Dr Karen Street, Officer for Mental health at the Royal College of Paediatrics and Child Health, suggests that healthy eating during lockdown developed into an unhealthy obsession for many. This is reflected in the 173% increase in helpline calls to Beat, an eating disorder charity, between February 2020 and January 2021.


Emma running
Cross Country Running

Despite this, Emma recognises her journey to recovery beginning at some point during the lockdown and felt that not being able to go to the gym was a blessing in disguise: “I knew I wanted or even needed to put weight on and the only way I was going to get over my eating disorder was to stop binging and put that weight on.”


Today, Emma uses her social media platforms to open up about her struggles and road to recovery.
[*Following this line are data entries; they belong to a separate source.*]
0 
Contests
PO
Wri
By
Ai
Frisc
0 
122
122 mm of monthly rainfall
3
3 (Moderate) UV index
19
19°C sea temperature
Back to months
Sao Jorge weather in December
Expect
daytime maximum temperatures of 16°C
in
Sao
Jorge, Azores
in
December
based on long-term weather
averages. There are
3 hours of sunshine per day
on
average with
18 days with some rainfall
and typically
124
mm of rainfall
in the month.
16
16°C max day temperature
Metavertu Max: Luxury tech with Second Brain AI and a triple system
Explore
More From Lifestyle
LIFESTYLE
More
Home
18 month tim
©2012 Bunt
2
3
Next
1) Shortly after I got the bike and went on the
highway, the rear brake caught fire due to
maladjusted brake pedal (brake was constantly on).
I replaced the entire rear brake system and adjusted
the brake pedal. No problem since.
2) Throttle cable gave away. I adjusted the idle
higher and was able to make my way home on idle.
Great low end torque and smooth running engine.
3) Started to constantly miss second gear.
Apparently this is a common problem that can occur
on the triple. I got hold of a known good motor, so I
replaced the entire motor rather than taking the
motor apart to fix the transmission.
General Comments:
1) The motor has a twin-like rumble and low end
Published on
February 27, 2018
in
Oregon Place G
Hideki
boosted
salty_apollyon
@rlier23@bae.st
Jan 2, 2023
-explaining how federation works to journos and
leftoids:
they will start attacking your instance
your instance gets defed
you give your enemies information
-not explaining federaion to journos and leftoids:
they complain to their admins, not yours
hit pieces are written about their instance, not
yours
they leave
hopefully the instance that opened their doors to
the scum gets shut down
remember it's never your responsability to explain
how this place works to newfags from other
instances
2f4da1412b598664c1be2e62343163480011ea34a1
Her first post was made during Mental Health Awareness Week 2020.


“I had seen someone else do it [post about recovery] and I just thought, okay I’m going to open up and I was so scared to post it, but I did it and I got a really positive response.”


“I now get a lot of young girls messaging me on Instagram and the other day someone said to me “you are the reason I was to recover,”’ Emma says. “Just knowing I’m helping these girls, I mean that’s amazing.”


Like Emma in the beginning, many people hide their eating disorders and Beat found that roughly 1.25 million people in the UK alone are suffering with these disorders.


“A few years ago, I had to unfollow Courtney Black who runs a fitness account, because she was so triggering for me,” Emma explains while talking about restricting who she follows after previously using her account to look at fitness accounts and models.


“But in the past year or two she’s opened up about having an eating disorder, and it’s like if you see someone who you wouldn’t have thought was struggling finally open up its like ‘oh my god you’re like me!’”


Emma eating out at a restaurant
Eating Out

The realisation that behind all her motivational fitness posts, Courtney Black had been struggling herself hit home for Emma: “There have been all these times when my friends would come to me for advice on losing weight and there was me, stuck in an eating disorder and dishing out advice when I was just ill.”


In between helping herself and now others, Emma shares her happiness with how far she has come, “I feel like it’s the first time in my life where I’m exercising because I enjoy it, rather than punishing myself and wanting to lose weight. Obviously, I still have bad days but it’s the first time in years that I’ve actually been content and happy with my body and mental health.”


Looking to the future, Emma is excited to grow her social media platforms and potentially become an advocate and “big sister” to people that are struggling.


Do you think you’ll get any brand deals?


She laughs: “I hope! We’ll just have to see what the future brings.”


It is clear that Emma’s transparency when it comes to her recovery are helping others, so brand deal or not, her account is worth a lot more than she could’ve ever imagined.